Three Tips for Employers From an Employee Attorney's Perspective

While O’Connell & Plumb, P.C. primarily represents employees in employment discrimination cases, we have a substantial number of employers that we represent as well.  As attorneys who represent employees, we often have a different perspective to offer our employer clients when faced with possible discrimination claims.  This article will share three of those tips (free of charge).
  1. Don’t Adopt a Zero Tolerance Policy for Discrimination Unless You Actually Plan to Follow it
Often times in a Personnel Policy Handbook an employer will state that they have a “zero tolerance policy” for sexual harassment and/or discrimination.  That sounds good on paper.  An employer that never tolerates sexual harassment – who could disagree with that?  The problem comes when the employer doesn’t follow their own policy. Let’s say a long-term employee named Joe (a manager) decided to share some of his sexual exploits in the lunch room one day.  Jan was present, was understandably offended and went to Human Resources to complain.  Joe admits to the comment, admits it was wrong and voluntarily apologizes to Jan for his comments.  Joe’s not terminated, but instead is given a verbal warning.  It never happens again.  Assuming that this isolated event would be enough to constitute an actionable claim of sexual harassment (which it probably would not be), an attorney for Jan could easily argue that the company clearly violated it’s “zero tolerance” policy by failing to fire Joe.  By giving Joe a verbal warning, the company has essentially “tolerated” the conduct and is in violation of its own policy.  That’s a big no-no in the world of litigation, and an employee’s lawyer will happily use that to their advantage.

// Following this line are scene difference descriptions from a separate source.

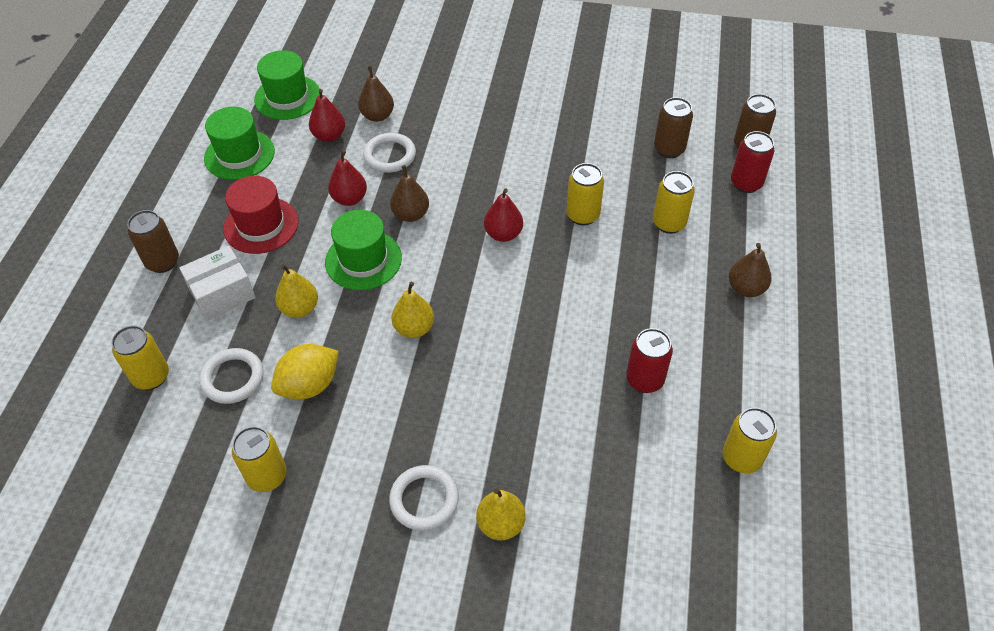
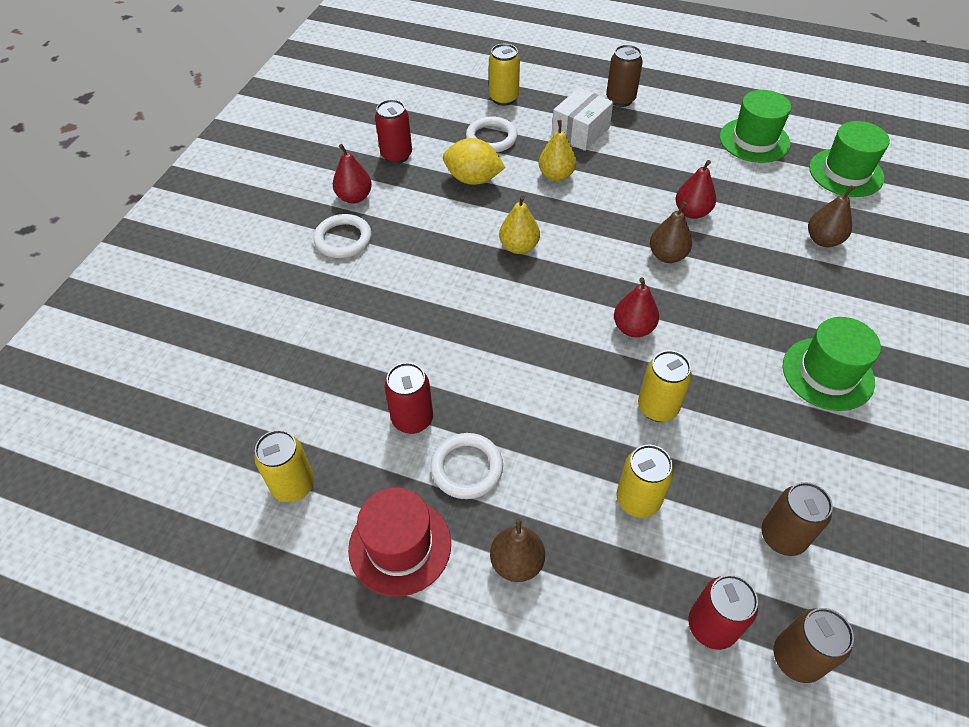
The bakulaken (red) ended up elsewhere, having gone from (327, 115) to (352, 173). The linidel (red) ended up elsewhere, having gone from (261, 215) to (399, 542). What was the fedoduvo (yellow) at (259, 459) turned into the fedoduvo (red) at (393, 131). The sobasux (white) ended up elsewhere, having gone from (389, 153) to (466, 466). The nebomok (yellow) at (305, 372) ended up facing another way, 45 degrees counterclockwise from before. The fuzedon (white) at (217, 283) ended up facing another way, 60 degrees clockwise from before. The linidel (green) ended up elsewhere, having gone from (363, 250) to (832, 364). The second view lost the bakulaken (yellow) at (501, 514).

  1. Don’t Always Contest Unemployment
Contesting unemployment is not always a good idea.  For example, if an employer anticipates that a former employee is going to bring a discrimination claim in the future, not contesting a claim of unemployment may be a very good idea.  First, a Plaintiff (the employee) has a duty to mitigate her damages.  This means she will have to try to limit her lost wages.  If she is allowed to collect unemployment, then she is already reducing their lost wages (and the employer’s potential exposure).  Second, at an unemployment hearing current employees may be required to testify under oath as to what occurred.  If an employer contests unemployment, the employer has now committed itself to the defense that it will need to take in the future and the Plaintiff’s attorney has now been given a lot of “free” information prior to filing suit.  Finally, in some jurisdictions, contesting unemployment can be considered to be a form of retaliation (i.e. a further reason to sue the employer).

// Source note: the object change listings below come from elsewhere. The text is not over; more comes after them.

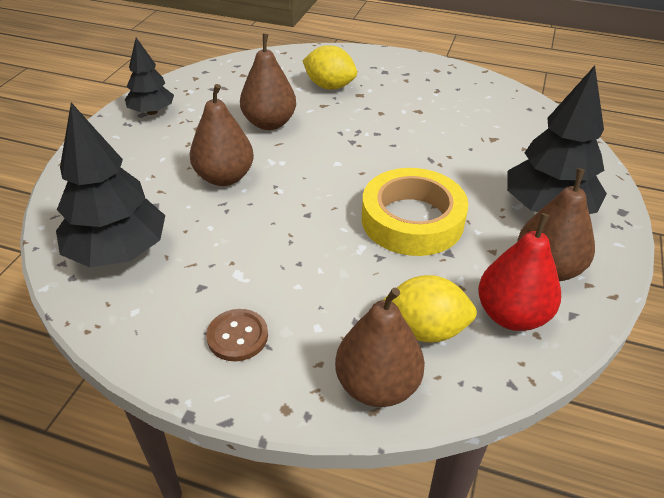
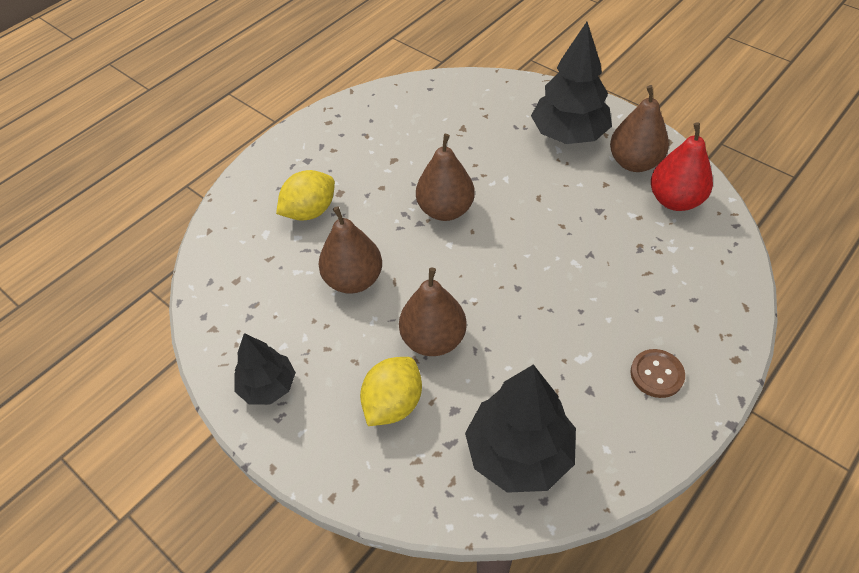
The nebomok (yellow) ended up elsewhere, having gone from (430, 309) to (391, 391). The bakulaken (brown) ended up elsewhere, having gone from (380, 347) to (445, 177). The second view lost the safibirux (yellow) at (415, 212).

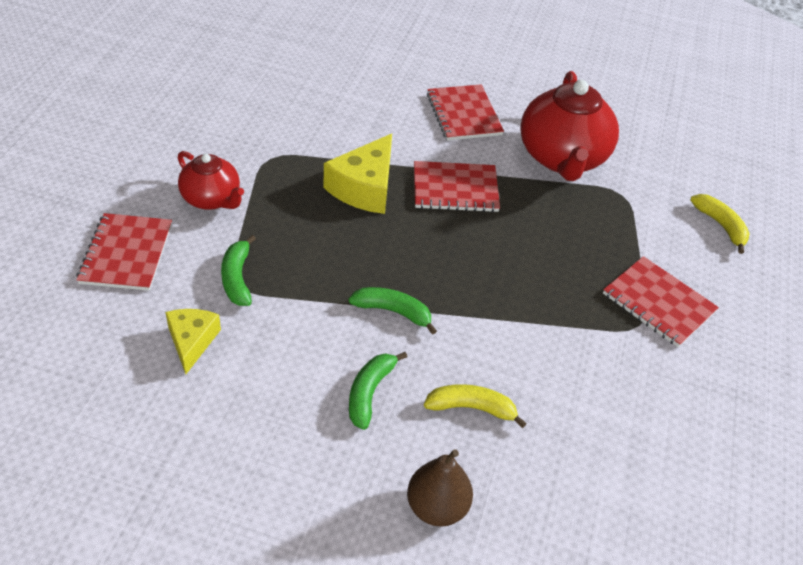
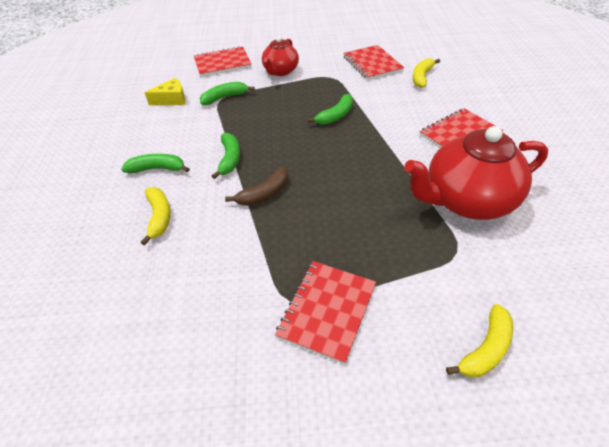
The second view gained the vokimaral (brown) at (256, 186). Where the lazarak (yellow) stood at (358, 174), the vokimaral (green) came to stand at (330, 109). The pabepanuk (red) ended up elsewhere, having gone from (457, 187) to (373, 62). The second view gained the vokimaral (yellow) at (426, 73). The second view lost the bakulaken (brown) at (440, 488).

  1. Don’t Fail to Conduct an Investigation Even if the Employee Has Quit
An employee will commonly put an employer on notice of discriminatory events while they are walking out the door.  Often times employers make big mistake by not investigating the claim because they think “why?  Fred quit.  Who cares?”  Well, the employer should care.  A jury could easily get upset with an employer’s failure to investigate and hold that against the company.  Just as important, failing to investigate and appropriately respond may open an employer up to future claims.  For example, say Sally, a site-supervisor, routinely used racial slurs in the workplace against African American individuals.   Sam, an African American, decides he cannot take it anymore and quits.  When he quits he sends an email outlining all the times that Sally has used these inappropriate terms.  The company doesn’t investigate because Sam is no longer a current employee.  Sally continues to use such terms and now offends Rachel.  The employer now has two potential claims on its hands, and Rachel’s claim is even stronger because the employer had notice of Sally’s conduct and failed to do anything. Bottom line – an investigation should always be done.